TASK DETAILS -
Extract the text from each of the records below, reproducing every line verbatim and in its original order.

DATA TO USE -
++++++++
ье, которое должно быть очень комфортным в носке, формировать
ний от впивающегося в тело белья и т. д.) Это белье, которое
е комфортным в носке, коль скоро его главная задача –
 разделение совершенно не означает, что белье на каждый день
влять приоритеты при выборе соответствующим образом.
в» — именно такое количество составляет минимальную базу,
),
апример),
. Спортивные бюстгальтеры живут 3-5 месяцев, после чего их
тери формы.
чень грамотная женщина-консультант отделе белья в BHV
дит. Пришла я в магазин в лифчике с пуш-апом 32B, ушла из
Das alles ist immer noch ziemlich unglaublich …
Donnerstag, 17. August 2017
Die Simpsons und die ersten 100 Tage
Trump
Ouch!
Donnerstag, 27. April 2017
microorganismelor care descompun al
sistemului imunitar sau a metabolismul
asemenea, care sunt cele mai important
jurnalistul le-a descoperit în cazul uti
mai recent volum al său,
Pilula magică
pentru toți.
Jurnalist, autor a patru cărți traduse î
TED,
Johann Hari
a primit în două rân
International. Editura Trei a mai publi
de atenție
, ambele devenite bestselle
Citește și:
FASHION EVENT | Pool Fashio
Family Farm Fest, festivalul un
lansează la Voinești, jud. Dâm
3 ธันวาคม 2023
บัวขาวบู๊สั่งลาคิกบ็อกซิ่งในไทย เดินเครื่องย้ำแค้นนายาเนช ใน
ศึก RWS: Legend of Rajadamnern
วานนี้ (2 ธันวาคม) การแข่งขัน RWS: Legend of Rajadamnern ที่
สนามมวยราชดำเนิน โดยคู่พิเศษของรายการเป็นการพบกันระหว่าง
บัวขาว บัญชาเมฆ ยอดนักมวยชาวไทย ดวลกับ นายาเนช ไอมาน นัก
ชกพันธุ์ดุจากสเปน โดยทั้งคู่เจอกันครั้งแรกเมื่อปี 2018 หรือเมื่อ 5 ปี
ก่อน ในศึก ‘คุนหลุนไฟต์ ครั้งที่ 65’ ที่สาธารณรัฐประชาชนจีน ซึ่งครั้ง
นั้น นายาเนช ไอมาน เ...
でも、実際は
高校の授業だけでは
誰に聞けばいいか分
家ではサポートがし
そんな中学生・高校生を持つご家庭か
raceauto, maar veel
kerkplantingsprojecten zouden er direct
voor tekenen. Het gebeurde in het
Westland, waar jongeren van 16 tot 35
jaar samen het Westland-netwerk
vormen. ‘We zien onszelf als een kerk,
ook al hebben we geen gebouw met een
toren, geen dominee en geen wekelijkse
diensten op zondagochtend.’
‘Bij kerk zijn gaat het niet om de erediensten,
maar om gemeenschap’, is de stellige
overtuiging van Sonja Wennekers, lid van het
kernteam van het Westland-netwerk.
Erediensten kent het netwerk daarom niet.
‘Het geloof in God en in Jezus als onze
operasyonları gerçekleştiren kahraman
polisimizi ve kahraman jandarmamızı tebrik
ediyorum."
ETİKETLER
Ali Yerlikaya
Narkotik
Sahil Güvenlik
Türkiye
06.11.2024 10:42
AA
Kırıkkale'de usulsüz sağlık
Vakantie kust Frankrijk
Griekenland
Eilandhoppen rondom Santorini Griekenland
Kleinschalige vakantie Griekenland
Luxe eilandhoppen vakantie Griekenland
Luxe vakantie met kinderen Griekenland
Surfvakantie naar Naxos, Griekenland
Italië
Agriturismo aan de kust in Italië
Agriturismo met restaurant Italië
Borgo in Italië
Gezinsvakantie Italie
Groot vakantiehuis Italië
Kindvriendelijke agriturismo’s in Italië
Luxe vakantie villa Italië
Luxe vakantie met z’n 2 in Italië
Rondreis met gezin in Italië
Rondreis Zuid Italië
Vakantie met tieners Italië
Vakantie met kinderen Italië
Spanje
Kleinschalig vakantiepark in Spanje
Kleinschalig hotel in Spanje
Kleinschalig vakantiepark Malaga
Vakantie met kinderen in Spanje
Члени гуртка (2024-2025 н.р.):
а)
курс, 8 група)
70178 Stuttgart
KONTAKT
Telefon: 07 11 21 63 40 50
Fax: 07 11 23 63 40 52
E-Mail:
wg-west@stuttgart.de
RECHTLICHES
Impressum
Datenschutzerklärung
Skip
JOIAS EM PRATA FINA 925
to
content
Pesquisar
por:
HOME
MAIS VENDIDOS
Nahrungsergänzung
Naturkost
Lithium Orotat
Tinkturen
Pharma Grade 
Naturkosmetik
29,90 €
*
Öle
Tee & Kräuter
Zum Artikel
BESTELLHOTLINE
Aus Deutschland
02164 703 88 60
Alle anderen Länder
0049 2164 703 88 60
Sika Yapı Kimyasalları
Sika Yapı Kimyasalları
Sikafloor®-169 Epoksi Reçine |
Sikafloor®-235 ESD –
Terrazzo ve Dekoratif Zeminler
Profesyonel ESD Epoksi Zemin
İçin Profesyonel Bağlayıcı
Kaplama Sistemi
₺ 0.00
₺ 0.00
++++++++
ANSWER AREA -
ье, которое должно быть очень комфортным в носке, формировать
ний от впивающегося в тело белья и т. д.) Это белье, которое
е комфортным в носке, коль скоро его главная задача –
 разделение совершенно не означает, что белье на каждый день
влять приоритеты при выборе соответствующим образом.
в» — именно такое количество составляет минимальную базу,
),
апример),
. Спортивные бюстгальтеры живут 3-5 месяцев, после чего их
тери формы.
чень грамотная женщина-консультант отделе белья в BHV
дит. Пришла я в магазин в лифчике с пуш-апом 32B, ушла из
Das alles ist immer noch ziemlich unglaublich …
Donnerstag, 17. August 2017
Die Simpsons und die ersten 100 Tage
Trump
Ouch!
Donnerstag, 27. April 2017
microorganismelor care descompun al
sistemului imunitar sau a metabolismul
asemenea, care sunt cele mai important
jurnalistul le-a descoperit în cazul uti
mai recent volum al său,
Pilula magică
pentru toți.
Jurnalist, autor a patru cărți traduse î
TED,
Johann Hari
a primit în două rân
International. Editura Trei a mai publi
de atenție
, ambele devenite bestselle
Citește și:
FASHION EVENT | Pool Fashio
Family Farm Fest, festivalul un
lansează la Voinești, jud. Dâm
3 ธันวาคม 2023
บัวขาวบู๊สั่งลาคิกบ็อกซิ่งในไทย เดินเครื่องย้ำแค้นนายาเนช ใน
ศึก RWS: Legend of Rajadamnern
วานนี้ (2 ธันวาคม) การแข่งขัน RWS: Legend of Rajadamnern ที่
สนามมวยราชดำเนิน โดยคู่พิเศษของรายการเป็นการพบกันระหว่าง
บัวขาว บัญชาเมฆ ยอดนักมวยชาวไทย ดวลกับ นายาเนช ไอมาน นัก
ชกพันธุ์ดุจากสเปน โดยทั้งคู่เจอกันครั้งแรกเมื่อปี 2018 หรือเมื่อ 5 ปี
ก่อน ในศึก ‘คุนหลุนไฟต์ ครั้งที่ 65’ ที่สาธารณรัฐประชาชนจีน ซึ่งครั้ง
นั้น นายาเนช ไอมาน เ...
でも、実際は
高校の授業だけでは
誰に聞けばいいか分
家ではサポートがし
そんな中学生・高校生を持つご家庭か
raceauto, maar veel
kerkplantingsprojecten zouden er direct
voor tekenen. Het gebeurde in het
Westland, waar jongeren van 16 tot 35
jaar samen het Westland-netwerk
vormen. ‘We zien onszelf als een kerk,
ook al hebben we geen gebouw met een
toren, geen dominee en geen wekelijkse
diensten op zondagochtend.’
‘Bij kerk zijn gaat het niet om de erediensten,
maar om gemeenschap’, is de stellige
overtuiging van Sonja Wennekers, lid van het
kernteam van het Westland-netwerk.
Erediensten kent het netwerk daarom niet.
‘Het geloof in God en in Jezus als onze
operasyonları gerçekleştiren kahraman
polisimizi ve kahraman jandarmamızı tebrik
ediyorum."
ETİKETLER
Ali Yerlikaya
Narkotik
Sahil Güvenlik
Türkiye
06.11.2024 10:42
AA
Kırıkkale'de usulsüz sağlık
Vakantie kust Frankrijk
Griekenland
Eilandhoppen rondom Santorini Griekenland
Kleinschalige vakantie Griekenland
Luxe eilandhoppen vakantie Griekenland
Luxe vakantie met kinderen Griekenland
Surfvakantie naar Naxos, Griekenland
Italië
Agriturismo aan de kust in Italië
Agriturismo met restaurant Italië
Borgo in Italië
Gezinsvakantie Italie
Groot vakantiehuis Italië
Kindvriendelijke agriturismo’s in Italië
Luxe vakantie villa Italië
Luxe vakantie met z’n 2 in Italië
Rondreis met gezin in Italië
Rondreis Zuid Italië
Vakantie met tieners Italië
Vakantie met kinderen Italië
Spanje
Kleinschalig vakantiepark in Spanje
Kleinschalig hotel in Spanje
Kleinschalig vakantiepark Malaga
Vakantie met kinderen in Spanje
Члени гуртка (2024-2025 н.р.):
а)
курс, 8 група)
70178 Stuttgart
KONTAKT
Telefon: 07 11 21 63 40 50
Fax: 07 11 23 63 40 52
E-Mail:
wg-west@stuttgart.de
RECHTLICHES
Impressum
Datenschutzerklärung
Skip
JOIAS EM PRATA FINA 925
to
content
Pesquisar
por:
HOME
MAIS VENDIDOS
Nahrungsergänzung
Naturkost
Lithium Orotat
Tinkturen
Pharma Grade 
Naturkosmetik
29,90 €
*
Öle
Tee & Kräuter
Zum Artikel
BESTELLHOTLINE
Aus Deutschland
02164 703 88 60
Alle anderen Länder
0049 2164 703 88 60
Sika Yapı Kimyasalları
Sika Yapı Kimyasalları
Sikafloor®-169 Epoksi Reçine |
Sikafloor®-235 ESD –
Terrazzo ve Dekoratif Zeminler
Profesyonel ESD Epoksi Zemin
İçin Profesyonel Bağlayıcı
Kaplama Sistemi
₺ 0.00
₺ 0.00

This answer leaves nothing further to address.